Nice post, Lori. When I am deep in writing a mystery, I mostly read non-fiction, as far from the WIP as I can get. Recently, that was the letters of Eudora Welty and Ross MacDonald. Books about food or travel work well. Next up, after I start the next book, might be the Chernow bio of Hamilton, on my list for quite awhile. Or Stacy Schff's book about the Salem witch trials.Right now, when my mind is freed up, I catch up on mysteries and other fiction. And I sure am familiar with Why Botherism! Sometimes I know we are not only not on the same playing field, we are not even in the same game. Sigh.

Susan C Shea said...

Welcome, Lori! On a day when you've just been singled out (again) for your wonderful writing, suck it up and read Lou Berney's novel. It's so smart and so sly that it will inspire you.

Your non-fiction list interests me. I too read non-fiction at certain times in the manuscript process, but I hew toward science, history, and biography. I'm going to riffle through your virtual bookshelf next time.

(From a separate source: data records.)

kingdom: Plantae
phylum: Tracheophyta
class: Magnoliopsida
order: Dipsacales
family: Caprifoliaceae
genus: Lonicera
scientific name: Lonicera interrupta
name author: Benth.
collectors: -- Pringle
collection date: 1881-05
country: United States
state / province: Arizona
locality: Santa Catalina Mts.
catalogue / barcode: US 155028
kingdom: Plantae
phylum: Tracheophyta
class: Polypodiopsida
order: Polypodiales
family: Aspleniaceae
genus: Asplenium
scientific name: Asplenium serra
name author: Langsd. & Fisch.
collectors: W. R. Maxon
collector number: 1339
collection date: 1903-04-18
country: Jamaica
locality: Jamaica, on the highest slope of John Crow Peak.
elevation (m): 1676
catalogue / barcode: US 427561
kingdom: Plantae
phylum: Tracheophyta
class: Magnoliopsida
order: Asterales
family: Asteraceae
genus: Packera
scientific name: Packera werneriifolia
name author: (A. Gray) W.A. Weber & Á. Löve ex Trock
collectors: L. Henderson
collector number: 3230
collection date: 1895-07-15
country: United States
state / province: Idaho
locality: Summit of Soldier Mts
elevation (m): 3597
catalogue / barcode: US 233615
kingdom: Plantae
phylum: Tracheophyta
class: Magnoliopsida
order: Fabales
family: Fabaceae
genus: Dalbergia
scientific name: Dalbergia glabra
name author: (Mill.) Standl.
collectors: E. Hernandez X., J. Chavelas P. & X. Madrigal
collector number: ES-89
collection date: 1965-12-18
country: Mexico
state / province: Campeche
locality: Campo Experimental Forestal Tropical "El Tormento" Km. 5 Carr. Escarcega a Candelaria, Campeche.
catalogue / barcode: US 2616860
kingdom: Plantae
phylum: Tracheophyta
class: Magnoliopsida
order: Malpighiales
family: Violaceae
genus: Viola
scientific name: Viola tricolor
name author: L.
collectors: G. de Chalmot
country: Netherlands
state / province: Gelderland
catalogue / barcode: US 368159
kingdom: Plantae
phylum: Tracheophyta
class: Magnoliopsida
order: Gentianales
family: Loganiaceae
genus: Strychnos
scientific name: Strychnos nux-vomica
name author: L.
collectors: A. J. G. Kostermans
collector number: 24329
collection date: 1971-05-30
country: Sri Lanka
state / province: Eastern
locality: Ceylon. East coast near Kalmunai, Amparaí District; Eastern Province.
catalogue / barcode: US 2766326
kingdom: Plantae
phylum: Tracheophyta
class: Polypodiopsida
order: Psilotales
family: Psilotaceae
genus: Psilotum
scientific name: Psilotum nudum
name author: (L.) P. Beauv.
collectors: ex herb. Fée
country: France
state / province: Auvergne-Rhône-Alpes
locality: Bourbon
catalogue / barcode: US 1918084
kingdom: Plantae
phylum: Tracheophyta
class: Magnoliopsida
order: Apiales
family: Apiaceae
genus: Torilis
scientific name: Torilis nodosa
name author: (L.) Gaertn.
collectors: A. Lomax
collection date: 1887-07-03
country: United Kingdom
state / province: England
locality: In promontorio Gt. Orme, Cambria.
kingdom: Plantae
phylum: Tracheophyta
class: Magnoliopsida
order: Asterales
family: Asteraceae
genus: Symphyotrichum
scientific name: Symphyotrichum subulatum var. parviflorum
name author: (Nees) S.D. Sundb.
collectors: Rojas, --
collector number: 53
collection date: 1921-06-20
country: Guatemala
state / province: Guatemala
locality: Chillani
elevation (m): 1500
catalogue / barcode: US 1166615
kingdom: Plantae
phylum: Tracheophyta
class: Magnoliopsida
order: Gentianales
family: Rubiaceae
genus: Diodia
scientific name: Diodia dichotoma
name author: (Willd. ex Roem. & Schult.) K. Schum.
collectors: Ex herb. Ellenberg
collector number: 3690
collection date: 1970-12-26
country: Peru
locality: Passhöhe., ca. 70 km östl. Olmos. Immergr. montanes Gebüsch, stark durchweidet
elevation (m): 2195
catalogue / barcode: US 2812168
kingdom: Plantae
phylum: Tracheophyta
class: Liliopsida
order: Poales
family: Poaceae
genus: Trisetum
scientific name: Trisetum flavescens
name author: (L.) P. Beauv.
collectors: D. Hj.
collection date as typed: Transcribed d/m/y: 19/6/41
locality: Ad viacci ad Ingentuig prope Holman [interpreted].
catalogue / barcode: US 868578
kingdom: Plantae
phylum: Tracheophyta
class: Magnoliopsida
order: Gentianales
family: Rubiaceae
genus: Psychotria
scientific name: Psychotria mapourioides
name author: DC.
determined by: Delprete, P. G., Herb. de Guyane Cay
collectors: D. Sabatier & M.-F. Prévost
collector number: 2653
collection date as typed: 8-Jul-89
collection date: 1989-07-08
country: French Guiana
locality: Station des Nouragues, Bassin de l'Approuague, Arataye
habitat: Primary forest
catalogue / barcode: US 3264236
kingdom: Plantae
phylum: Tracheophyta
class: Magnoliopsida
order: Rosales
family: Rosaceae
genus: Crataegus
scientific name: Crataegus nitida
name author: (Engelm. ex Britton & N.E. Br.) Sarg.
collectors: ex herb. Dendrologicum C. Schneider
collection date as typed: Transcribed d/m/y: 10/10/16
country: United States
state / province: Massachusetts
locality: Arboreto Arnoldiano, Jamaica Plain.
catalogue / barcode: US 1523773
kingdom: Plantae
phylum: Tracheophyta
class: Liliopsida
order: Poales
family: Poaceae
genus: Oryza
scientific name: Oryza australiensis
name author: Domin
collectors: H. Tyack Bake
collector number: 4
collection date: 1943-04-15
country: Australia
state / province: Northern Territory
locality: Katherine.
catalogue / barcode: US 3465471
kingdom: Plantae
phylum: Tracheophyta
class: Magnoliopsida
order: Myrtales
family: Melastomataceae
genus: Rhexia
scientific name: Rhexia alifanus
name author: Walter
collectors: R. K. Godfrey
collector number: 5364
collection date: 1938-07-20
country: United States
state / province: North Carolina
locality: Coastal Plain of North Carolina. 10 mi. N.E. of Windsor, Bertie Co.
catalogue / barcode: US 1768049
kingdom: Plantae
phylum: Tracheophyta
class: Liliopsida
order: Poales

Congratulations on the new book.

Sarah White said...

You shouldn't miss Lou's book. It is really excellent. Now I am off to read yours ❤📖❤

Ellen Kirschman said...

I loved Lou Berney's LAAFG. And, funny, I think of it often as I'm reading The Day I Died. You are both brilliant at layering in a complex back story as you build tension in the present. I write in first person too and I'm taking notes. Okay. Back to your book.

Kathy Reel said...

Lori, I'm so glad to see you read Sarah Vowell, too. I'm in Honolulu right now, and I was recommending Unfamiliar Fishes to her. She was just leaving Hawaii, but it will still be an awesome read about Hawaii's history and how the good ole United States screwed the Hawaiian people. Oh, and please do read Lou Berney's The Long and Faraway Gone. It's so fantastic. But, you should never think you don't measure up to the finest writing.